Per lo stesso motivo, scoraggiare il traffico, attraversare Zurigo in auto è un inferno. Ogni angolo, ogni vicolo, ogni piccolo incrocio è ostacolato da semafori o divieti che ostruiscono continuamente la viabilità. L’intera topografia cittadina è disseminata di radar spietati, che scattano non appena superata la soglia di ciò che chiamano “tolleranza”, cioè tre Km. sopra il limite di velocità. Limiti che si accavallano ossessivamente anche lungo i Transit, vie veloci autostradali che attraversano la city. È pressoché impossibile sfuggirvi sempre, per gli abitanti. Su un tratto di tre Km. ne sono stati contati dodici.

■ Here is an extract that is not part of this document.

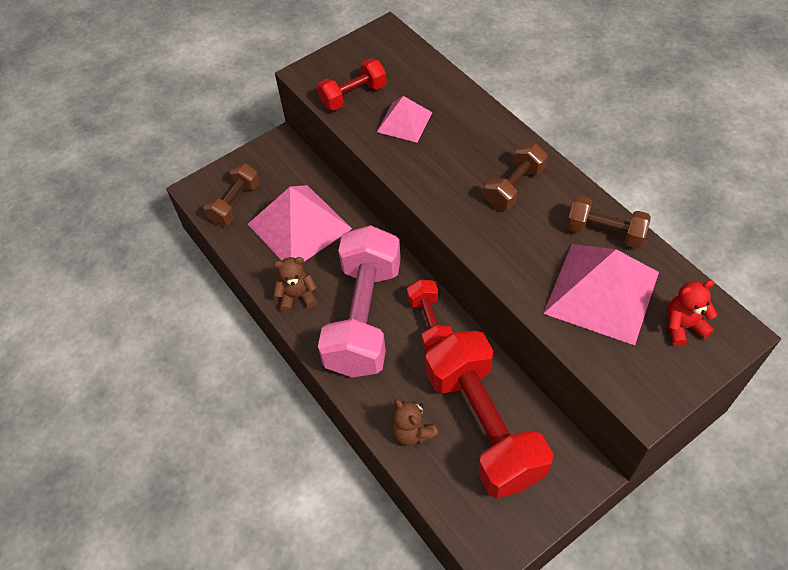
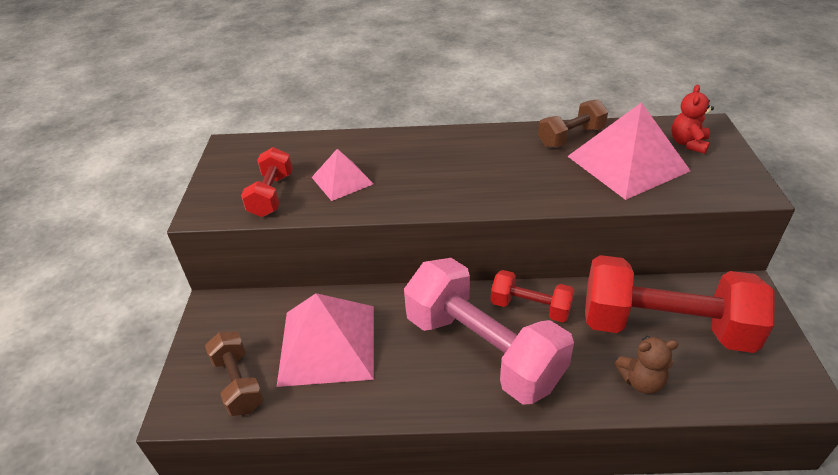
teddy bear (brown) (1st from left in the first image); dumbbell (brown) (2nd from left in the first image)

È assolutamente vietato imbrattare i muri con scritte e graffiti. Un ragazzino di 15 anni, pizzicato a graffitare la vetrina di una banca (obbrobrio: il sacrario della svizzeritudine!) e per di più con una scritta politica, viene “assicurato alla giustizia”, dopo faticosa ricerca, e sbattuto in carcere due settimane. In isolamento: i genitori non possono vederlo. Un anno dopo il rinvio a giudizio, c’è il processo, ove viene condannato con la condizionale. Esce, ma rimarrà il marchio per sempre (storia vera). La “pelle” della città ha da essere pulita. Lo sporco è dentro, impercettibile.
Ovvio: lo smaltimento dei rifiuti è severamente regolamentato. Come accade oramai un po’ dappertutto in Europa, ogni casa è munita di diversi raccoglitori per diversi rifiuti. Sui cassettoni in istrada è scritto “Nur Züri-Sack”, “solo sacchi di Zurigo”, che potete comodamente trovare a prezzi da orefici in qualunque supermercato. Ogni cassettone è strettamente rionale. Guai a chi sgarra.

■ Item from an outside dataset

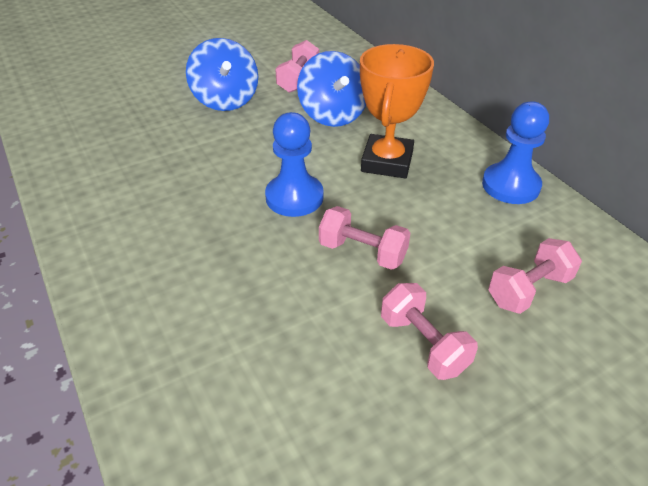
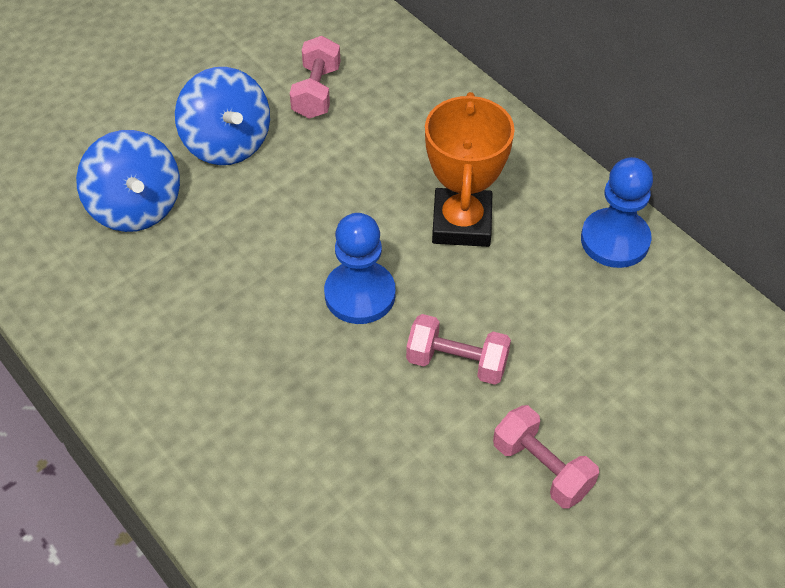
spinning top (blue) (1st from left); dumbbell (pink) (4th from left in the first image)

Ora, queste norme, se anche non tutte, in sé sarebbero sacrosante. Per esempio, il problema del traffico e quello dello smaltimento dei rifiuti, è qualcosa che ha oramai invaso e abbrutito le nostre coesistenze cittadine. Sono problemi complessi e non c per caso si interpellano sociologi e persino antropologi per cercare di capire come si articolano e come affrontarli. È la ristrettezza mentale della loro applicazione autoritaria che rende questa città veramente “attraente” per la sua unicità. E il bello è che viene sovente presa a modello, specialmente all’estero e da chi non ne sa nulla, quale  esempio di virtù e di senso civico. Ma se il nostro senso civico dovrà davvero ridursi solo al terrore delle repressione poliziesca, alla civiltà tout court  non ci arriveremo mai.